- Provided data
--- START ---
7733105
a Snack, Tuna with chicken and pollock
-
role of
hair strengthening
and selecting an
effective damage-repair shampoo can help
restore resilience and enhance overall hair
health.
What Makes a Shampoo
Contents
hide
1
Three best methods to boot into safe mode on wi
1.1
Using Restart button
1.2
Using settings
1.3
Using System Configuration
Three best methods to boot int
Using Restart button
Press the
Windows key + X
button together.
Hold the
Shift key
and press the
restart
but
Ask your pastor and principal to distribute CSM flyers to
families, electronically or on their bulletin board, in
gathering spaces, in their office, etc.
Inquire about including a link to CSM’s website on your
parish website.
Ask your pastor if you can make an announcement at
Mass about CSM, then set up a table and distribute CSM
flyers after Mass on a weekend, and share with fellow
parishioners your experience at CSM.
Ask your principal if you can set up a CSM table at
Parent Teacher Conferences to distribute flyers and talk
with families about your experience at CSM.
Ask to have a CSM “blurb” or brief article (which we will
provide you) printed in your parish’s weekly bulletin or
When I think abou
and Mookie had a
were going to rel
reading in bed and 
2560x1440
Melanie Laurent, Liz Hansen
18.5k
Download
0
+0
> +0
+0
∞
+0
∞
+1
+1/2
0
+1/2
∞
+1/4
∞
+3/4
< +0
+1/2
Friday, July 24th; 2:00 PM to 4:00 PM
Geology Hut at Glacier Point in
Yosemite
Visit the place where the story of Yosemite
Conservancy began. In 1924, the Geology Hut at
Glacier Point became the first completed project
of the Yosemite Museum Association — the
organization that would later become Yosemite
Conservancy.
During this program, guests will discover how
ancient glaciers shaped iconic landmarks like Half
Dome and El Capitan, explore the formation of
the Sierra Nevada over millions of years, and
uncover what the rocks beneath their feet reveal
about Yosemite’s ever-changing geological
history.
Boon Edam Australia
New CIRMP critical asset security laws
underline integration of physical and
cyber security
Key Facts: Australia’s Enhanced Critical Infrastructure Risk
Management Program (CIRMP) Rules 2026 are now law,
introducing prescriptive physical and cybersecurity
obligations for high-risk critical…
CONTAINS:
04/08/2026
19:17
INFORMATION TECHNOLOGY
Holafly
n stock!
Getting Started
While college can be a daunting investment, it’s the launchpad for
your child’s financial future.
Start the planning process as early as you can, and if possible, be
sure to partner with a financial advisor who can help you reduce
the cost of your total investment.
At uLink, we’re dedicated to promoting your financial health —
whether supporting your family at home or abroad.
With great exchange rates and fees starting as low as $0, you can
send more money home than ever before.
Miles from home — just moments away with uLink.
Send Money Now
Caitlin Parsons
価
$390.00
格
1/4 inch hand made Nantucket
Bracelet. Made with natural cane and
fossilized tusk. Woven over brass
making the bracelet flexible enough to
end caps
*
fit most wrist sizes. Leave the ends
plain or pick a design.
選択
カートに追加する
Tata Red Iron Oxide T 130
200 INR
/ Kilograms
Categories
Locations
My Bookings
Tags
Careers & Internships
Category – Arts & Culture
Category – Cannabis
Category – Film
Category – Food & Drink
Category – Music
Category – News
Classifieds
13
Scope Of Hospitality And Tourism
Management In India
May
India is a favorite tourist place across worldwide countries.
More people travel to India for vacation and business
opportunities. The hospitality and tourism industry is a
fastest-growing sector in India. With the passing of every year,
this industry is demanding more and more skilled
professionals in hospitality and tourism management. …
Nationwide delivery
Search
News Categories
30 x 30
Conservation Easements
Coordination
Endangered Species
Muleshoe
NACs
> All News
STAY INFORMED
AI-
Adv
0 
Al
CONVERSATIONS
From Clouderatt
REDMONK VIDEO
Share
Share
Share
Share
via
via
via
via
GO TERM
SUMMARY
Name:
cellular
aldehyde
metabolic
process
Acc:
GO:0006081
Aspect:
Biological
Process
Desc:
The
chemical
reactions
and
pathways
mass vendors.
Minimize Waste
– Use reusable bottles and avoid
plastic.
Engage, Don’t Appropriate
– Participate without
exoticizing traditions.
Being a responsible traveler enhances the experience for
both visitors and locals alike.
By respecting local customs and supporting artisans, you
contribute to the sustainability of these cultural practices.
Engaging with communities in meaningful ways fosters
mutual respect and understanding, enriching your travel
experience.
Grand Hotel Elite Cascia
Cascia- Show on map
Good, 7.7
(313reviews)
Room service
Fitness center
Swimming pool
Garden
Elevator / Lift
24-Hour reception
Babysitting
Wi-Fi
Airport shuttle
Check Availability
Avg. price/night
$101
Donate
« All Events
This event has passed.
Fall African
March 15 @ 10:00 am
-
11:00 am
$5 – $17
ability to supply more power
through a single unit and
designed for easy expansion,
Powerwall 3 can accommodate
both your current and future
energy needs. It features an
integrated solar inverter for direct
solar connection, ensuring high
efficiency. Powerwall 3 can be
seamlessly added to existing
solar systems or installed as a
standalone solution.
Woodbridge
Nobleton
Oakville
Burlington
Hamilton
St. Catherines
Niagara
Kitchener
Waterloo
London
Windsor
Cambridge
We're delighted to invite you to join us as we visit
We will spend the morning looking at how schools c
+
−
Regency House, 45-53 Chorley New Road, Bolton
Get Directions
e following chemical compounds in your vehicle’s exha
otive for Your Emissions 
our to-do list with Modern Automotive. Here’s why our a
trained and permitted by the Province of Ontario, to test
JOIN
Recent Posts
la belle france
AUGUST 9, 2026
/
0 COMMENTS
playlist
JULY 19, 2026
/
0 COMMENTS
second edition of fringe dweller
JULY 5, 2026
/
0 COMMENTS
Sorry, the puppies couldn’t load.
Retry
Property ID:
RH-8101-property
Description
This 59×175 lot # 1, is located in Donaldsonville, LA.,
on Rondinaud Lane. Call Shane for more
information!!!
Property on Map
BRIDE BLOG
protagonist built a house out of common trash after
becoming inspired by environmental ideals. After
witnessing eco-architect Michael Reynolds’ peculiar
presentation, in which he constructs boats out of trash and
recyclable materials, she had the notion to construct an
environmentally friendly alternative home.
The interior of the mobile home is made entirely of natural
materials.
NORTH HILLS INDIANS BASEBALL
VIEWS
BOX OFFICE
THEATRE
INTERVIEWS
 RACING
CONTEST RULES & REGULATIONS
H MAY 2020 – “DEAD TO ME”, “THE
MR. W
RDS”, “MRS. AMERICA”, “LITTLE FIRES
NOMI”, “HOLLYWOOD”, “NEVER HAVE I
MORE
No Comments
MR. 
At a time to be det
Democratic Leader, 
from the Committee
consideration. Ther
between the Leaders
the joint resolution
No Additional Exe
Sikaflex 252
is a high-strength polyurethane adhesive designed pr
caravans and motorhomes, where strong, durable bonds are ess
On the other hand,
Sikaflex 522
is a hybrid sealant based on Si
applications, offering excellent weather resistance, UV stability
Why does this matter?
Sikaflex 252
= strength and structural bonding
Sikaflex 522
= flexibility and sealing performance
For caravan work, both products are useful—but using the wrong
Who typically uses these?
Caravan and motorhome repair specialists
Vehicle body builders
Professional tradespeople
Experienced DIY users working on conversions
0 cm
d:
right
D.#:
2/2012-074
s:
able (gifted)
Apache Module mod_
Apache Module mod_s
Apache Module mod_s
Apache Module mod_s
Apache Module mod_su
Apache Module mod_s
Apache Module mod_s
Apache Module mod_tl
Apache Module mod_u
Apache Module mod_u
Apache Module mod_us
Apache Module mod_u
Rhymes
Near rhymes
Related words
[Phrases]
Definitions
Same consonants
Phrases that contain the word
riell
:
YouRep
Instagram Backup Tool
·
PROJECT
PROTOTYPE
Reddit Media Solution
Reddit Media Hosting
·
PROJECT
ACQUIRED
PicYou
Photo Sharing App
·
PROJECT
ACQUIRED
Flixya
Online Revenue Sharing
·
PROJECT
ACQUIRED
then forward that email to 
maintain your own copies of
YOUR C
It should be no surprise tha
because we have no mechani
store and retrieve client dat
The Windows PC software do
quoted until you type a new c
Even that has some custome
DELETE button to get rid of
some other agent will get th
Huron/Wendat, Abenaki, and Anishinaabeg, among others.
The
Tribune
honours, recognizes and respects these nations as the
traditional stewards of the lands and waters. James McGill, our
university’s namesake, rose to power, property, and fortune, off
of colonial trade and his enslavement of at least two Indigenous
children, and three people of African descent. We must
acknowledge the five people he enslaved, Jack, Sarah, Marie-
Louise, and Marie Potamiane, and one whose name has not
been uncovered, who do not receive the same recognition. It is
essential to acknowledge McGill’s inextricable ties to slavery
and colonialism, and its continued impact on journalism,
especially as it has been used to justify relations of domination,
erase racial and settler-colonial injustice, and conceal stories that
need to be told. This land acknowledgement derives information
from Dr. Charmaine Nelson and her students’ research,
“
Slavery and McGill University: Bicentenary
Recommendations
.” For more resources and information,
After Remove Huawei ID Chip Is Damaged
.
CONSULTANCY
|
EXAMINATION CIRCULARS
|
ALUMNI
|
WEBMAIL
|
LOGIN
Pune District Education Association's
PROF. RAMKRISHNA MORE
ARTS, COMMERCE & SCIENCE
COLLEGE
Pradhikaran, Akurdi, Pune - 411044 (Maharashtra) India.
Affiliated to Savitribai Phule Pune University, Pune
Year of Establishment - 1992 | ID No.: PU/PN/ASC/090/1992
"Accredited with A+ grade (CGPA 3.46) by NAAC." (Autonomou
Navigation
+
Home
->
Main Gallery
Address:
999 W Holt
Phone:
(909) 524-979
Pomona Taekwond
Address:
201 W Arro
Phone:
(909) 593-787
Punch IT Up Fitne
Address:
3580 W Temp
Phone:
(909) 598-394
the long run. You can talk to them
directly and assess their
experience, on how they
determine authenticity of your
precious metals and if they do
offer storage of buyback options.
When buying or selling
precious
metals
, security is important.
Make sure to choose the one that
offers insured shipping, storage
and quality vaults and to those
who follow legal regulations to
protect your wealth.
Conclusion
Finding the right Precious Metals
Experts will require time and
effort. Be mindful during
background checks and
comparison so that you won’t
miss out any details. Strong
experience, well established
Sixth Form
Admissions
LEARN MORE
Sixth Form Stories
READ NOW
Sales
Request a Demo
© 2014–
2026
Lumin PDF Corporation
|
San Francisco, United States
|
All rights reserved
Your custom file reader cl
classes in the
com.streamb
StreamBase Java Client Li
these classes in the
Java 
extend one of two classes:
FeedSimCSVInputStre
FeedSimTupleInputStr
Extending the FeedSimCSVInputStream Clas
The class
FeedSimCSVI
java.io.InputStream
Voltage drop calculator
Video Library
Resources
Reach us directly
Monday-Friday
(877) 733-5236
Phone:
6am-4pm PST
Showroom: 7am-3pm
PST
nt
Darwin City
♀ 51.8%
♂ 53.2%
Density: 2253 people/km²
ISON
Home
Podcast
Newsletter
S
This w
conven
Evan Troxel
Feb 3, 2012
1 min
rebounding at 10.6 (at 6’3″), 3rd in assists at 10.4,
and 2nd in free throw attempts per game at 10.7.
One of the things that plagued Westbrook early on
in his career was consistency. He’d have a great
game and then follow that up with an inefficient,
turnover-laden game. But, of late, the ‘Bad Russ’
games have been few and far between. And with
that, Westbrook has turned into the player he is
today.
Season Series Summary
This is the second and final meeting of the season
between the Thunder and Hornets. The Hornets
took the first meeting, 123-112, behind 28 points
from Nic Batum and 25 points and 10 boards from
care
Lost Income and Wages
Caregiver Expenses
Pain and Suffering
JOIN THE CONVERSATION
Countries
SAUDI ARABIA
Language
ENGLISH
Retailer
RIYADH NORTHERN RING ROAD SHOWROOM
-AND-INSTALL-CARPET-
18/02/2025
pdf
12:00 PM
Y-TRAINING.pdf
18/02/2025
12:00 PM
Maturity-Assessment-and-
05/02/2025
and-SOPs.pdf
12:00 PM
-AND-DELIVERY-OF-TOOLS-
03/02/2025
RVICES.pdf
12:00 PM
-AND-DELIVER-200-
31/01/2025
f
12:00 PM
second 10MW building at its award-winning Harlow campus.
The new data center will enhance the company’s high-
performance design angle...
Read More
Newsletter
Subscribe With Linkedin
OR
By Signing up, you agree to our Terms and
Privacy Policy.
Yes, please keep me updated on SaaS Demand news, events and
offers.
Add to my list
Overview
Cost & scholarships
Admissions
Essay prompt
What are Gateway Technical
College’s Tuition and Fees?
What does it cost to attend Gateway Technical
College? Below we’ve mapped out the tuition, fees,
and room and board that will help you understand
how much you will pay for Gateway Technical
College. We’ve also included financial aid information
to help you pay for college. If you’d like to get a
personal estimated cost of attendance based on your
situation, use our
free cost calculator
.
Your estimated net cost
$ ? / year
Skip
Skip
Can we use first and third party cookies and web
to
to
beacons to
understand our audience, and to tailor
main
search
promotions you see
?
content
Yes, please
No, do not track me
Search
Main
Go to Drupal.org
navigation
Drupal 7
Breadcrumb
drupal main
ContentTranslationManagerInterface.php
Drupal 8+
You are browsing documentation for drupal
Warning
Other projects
--- END ---
In the records above, count the lines that contain the word "When" and state only that count.

2